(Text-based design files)
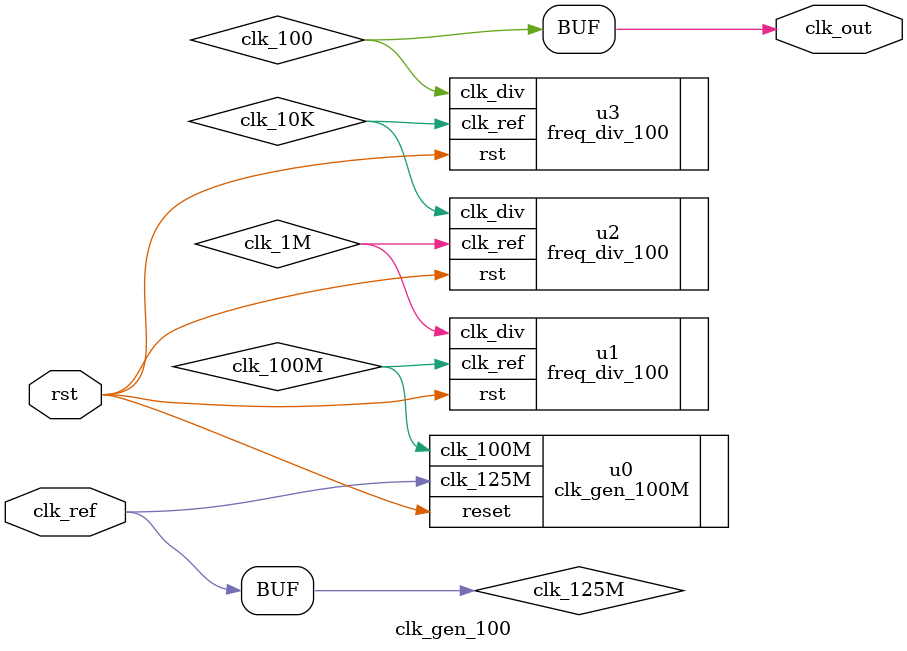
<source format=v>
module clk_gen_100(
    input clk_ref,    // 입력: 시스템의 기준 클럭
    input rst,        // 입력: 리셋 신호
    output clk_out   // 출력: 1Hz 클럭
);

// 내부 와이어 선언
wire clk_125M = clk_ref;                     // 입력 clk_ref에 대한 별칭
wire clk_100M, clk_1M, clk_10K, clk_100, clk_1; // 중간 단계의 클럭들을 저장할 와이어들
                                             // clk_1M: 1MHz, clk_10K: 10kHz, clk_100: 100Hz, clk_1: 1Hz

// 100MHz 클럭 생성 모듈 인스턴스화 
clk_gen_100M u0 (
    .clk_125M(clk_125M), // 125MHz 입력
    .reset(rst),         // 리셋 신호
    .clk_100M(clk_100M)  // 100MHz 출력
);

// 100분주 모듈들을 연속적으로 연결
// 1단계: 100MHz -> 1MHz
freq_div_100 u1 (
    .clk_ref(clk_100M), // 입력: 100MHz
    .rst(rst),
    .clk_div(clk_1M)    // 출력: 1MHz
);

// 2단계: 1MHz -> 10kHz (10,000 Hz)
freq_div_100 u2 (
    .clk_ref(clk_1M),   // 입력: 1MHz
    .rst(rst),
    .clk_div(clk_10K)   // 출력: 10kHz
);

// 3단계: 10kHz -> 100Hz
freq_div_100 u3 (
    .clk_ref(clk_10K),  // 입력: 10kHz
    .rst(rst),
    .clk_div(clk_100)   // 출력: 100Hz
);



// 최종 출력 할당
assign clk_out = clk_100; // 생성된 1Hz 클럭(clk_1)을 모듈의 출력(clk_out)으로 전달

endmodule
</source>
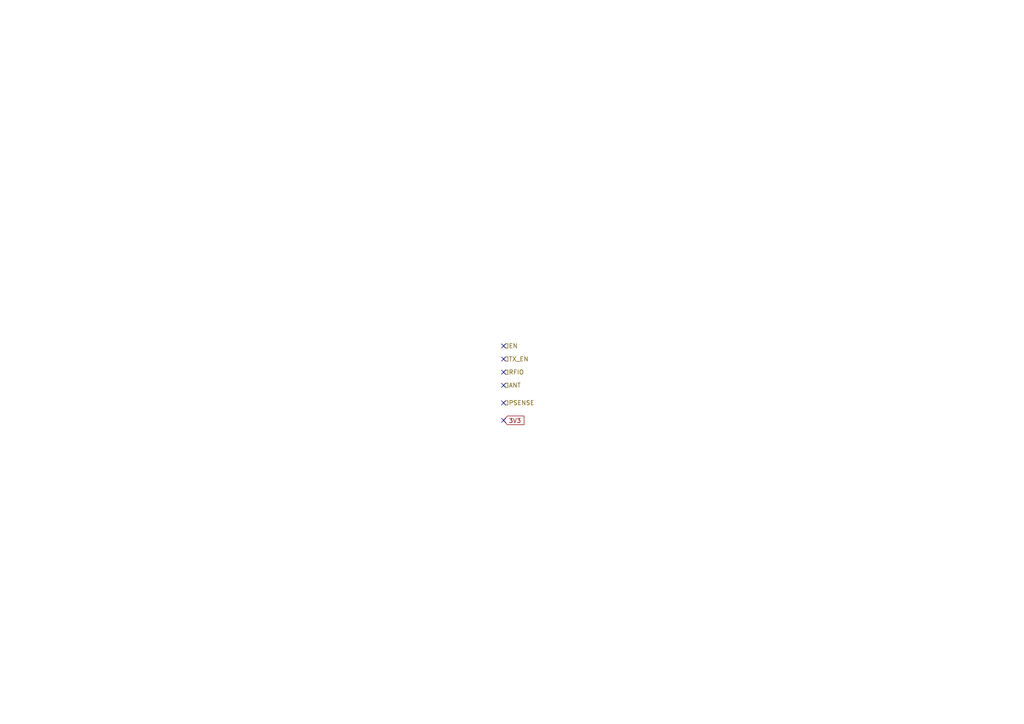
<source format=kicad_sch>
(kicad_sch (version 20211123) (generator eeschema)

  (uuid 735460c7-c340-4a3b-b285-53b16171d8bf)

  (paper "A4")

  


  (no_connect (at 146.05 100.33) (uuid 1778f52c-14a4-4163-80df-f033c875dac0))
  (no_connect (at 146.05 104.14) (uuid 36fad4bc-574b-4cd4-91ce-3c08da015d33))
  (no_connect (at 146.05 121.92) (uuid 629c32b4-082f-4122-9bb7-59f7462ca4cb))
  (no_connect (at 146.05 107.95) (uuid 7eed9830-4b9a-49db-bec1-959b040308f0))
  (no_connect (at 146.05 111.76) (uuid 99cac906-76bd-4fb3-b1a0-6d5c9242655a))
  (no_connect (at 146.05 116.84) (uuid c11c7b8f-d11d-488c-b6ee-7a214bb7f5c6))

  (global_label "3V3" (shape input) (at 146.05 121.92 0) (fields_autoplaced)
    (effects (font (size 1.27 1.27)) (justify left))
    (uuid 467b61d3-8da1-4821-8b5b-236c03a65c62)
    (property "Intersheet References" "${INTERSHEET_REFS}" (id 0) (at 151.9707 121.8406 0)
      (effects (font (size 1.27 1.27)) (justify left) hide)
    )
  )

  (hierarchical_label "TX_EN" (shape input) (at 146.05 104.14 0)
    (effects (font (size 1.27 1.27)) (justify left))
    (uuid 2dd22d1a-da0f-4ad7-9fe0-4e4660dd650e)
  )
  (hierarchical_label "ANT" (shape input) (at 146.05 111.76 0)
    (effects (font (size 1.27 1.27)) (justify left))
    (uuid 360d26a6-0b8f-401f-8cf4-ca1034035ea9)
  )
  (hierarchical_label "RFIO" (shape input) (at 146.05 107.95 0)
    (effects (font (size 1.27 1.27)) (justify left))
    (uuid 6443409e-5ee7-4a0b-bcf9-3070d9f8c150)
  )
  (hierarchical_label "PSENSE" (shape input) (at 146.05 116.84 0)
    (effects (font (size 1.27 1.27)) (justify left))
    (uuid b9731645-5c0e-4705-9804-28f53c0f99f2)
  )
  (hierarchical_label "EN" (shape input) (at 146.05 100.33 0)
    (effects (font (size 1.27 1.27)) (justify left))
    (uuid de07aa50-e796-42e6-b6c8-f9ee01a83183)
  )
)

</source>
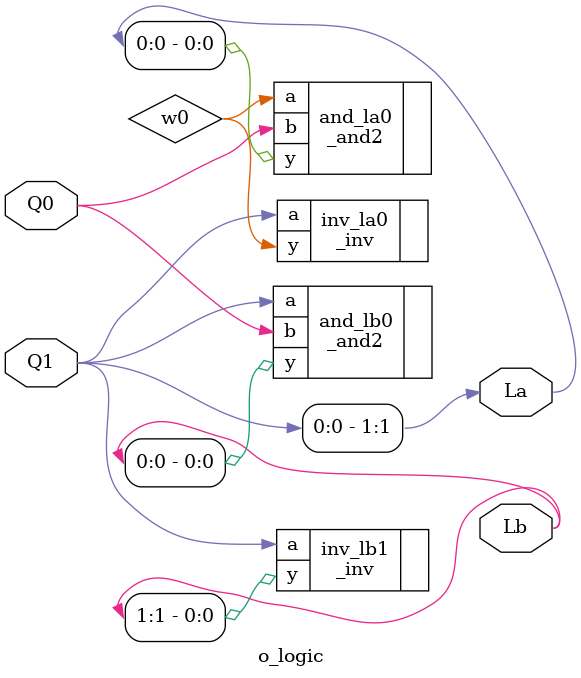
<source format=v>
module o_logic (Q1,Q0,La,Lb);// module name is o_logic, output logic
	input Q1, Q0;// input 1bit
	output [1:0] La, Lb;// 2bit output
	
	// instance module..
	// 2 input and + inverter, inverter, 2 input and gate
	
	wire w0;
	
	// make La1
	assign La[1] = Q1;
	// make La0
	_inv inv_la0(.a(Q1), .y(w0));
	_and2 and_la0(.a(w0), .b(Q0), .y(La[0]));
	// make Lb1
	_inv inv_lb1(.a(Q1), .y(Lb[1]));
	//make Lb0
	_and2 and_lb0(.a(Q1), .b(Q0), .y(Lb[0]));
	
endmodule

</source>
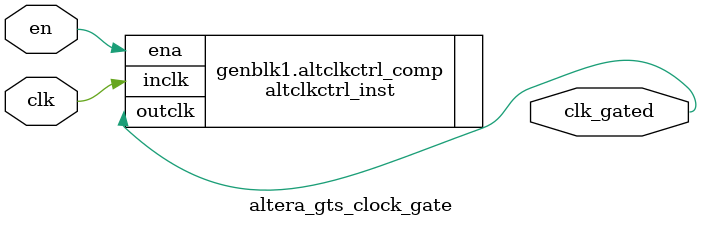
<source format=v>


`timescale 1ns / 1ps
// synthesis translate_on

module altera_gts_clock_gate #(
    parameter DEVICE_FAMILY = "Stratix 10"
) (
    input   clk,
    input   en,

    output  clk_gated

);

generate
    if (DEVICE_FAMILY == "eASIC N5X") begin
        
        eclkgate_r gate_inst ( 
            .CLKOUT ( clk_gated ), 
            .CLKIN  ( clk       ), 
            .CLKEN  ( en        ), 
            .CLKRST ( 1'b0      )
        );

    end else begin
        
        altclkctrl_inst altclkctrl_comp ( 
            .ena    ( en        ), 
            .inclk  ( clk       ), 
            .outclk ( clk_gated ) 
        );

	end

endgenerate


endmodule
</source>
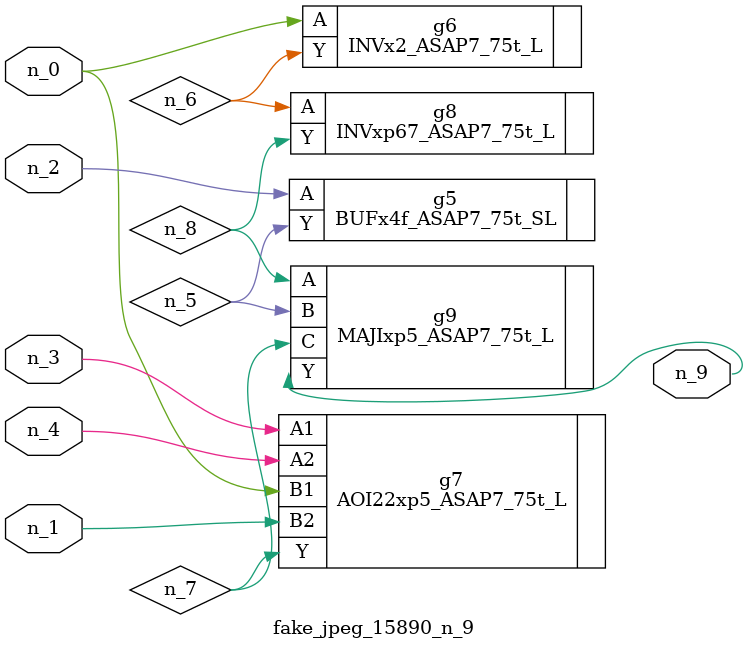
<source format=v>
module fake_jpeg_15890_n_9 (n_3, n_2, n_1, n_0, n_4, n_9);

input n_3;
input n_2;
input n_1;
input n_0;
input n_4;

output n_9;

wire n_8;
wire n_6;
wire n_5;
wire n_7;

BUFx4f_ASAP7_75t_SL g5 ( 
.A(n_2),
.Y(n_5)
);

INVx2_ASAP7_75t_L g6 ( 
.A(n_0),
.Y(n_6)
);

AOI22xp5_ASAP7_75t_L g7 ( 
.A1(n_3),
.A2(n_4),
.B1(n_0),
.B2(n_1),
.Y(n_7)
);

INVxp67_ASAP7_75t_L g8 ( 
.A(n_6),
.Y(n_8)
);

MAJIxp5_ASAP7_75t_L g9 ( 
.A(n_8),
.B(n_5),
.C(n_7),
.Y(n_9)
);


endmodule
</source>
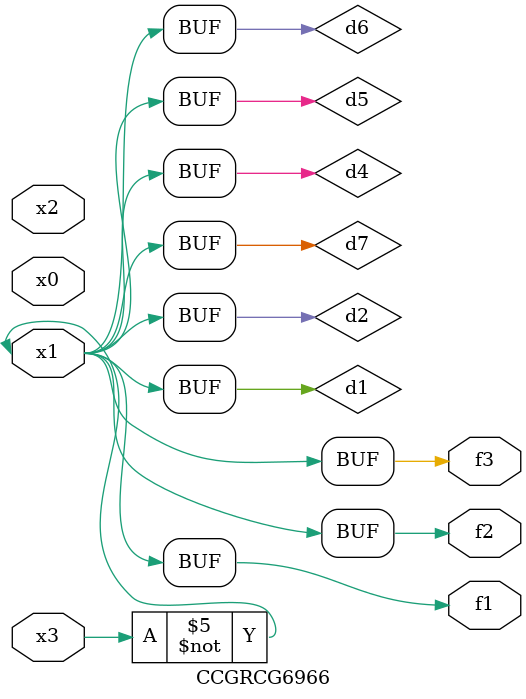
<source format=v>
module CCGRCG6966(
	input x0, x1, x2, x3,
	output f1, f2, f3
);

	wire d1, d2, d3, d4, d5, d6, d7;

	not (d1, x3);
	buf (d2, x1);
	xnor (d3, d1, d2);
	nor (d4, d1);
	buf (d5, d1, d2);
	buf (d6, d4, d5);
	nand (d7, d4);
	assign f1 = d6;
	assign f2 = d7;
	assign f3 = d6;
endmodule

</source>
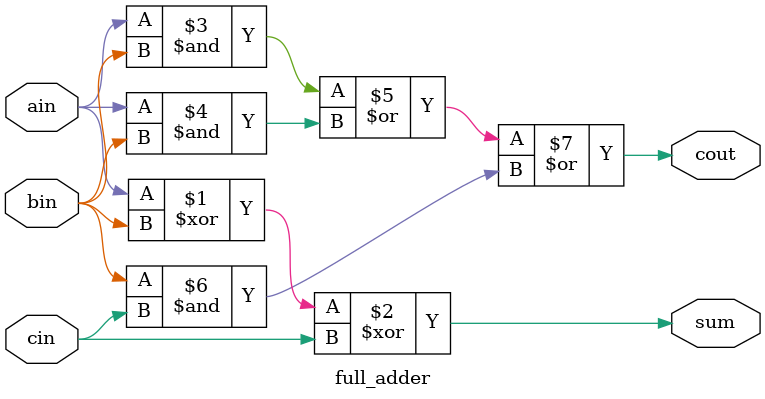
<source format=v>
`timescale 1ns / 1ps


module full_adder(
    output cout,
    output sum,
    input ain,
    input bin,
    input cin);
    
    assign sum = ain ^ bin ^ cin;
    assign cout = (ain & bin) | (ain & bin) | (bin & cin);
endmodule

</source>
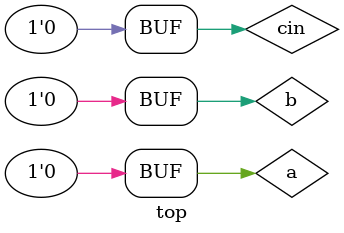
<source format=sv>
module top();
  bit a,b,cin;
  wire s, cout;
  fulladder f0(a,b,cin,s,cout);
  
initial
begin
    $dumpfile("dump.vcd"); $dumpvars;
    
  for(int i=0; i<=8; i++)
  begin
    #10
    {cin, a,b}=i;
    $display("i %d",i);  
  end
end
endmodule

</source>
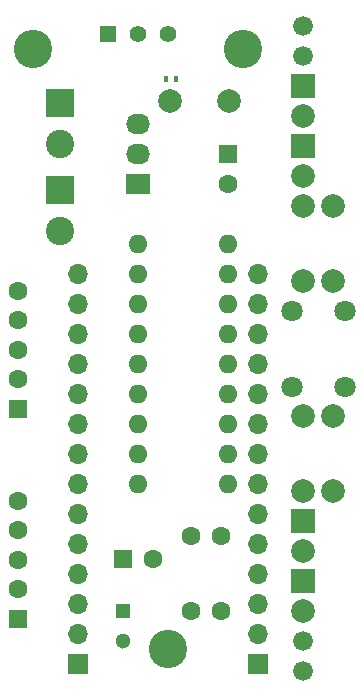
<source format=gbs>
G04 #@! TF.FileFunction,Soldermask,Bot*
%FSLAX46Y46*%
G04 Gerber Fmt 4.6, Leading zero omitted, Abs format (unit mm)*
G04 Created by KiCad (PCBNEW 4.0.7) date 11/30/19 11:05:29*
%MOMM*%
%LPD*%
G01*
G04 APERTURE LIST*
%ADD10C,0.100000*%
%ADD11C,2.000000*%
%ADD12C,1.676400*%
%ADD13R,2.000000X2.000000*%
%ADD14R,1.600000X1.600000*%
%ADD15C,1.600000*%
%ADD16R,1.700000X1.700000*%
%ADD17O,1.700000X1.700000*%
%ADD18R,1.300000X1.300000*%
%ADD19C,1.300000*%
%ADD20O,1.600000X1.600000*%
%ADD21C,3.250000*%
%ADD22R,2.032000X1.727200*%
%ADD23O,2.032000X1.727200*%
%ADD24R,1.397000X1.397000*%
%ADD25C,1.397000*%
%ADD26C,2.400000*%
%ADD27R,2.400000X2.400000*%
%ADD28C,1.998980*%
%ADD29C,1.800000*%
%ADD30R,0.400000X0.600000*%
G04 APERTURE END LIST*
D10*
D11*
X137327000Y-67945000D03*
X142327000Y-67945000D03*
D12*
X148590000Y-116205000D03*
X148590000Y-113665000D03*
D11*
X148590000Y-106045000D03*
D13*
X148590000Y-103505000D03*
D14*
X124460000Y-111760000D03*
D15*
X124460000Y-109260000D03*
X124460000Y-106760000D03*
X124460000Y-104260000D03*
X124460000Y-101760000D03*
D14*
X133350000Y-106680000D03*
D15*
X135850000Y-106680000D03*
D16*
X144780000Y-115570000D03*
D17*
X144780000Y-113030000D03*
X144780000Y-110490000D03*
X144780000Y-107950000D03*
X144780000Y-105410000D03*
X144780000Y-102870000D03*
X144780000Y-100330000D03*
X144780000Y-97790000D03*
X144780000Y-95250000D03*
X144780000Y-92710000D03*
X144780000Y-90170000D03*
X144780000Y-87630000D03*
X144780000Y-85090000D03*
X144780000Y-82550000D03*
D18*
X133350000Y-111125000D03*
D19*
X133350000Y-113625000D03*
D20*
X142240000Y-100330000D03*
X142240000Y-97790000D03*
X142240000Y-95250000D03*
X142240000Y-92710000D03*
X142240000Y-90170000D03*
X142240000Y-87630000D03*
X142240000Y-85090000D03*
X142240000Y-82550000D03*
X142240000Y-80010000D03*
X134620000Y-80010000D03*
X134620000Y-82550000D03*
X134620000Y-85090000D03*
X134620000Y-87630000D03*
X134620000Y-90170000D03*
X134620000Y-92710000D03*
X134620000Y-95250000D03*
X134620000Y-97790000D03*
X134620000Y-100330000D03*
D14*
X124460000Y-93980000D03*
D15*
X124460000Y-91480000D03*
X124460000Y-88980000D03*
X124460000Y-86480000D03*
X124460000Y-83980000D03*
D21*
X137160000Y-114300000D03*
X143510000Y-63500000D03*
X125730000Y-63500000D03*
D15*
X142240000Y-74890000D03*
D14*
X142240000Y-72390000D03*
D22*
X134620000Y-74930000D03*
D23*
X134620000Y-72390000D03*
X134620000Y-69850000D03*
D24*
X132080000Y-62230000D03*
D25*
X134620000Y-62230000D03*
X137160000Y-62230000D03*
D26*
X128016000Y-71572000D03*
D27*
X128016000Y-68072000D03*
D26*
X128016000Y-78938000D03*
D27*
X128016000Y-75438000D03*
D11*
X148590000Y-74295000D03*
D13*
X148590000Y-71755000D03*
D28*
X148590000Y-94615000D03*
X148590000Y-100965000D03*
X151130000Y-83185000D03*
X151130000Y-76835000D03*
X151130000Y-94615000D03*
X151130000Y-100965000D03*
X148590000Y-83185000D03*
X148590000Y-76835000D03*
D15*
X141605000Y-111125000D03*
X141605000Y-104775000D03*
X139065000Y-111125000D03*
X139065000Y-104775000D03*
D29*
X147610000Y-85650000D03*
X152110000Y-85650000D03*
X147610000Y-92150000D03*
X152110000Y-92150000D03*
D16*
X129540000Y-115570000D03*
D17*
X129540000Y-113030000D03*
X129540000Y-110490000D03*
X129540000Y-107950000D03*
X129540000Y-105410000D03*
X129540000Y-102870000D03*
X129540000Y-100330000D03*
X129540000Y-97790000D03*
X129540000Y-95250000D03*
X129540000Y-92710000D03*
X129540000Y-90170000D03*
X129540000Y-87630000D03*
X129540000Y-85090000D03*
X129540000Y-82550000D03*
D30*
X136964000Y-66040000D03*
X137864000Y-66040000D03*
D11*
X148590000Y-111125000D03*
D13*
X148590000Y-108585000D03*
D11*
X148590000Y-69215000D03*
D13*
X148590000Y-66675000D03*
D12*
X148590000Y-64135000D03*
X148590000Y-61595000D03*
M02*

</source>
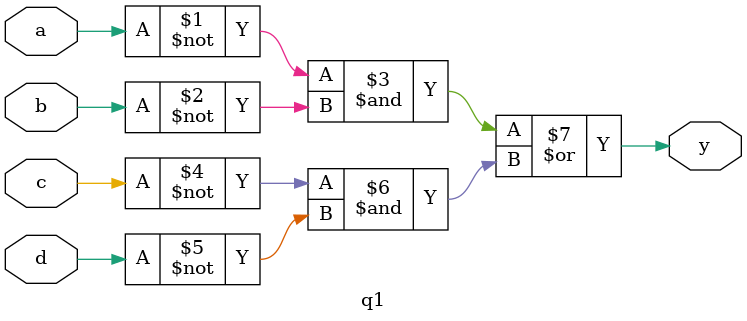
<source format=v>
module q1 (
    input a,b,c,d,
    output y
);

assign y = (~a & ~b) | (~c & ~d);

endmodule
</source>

What to produce: Check each line of the data above for the word "assign" and say how many lines have it. Give the number alone.

Answer to the exercise: 8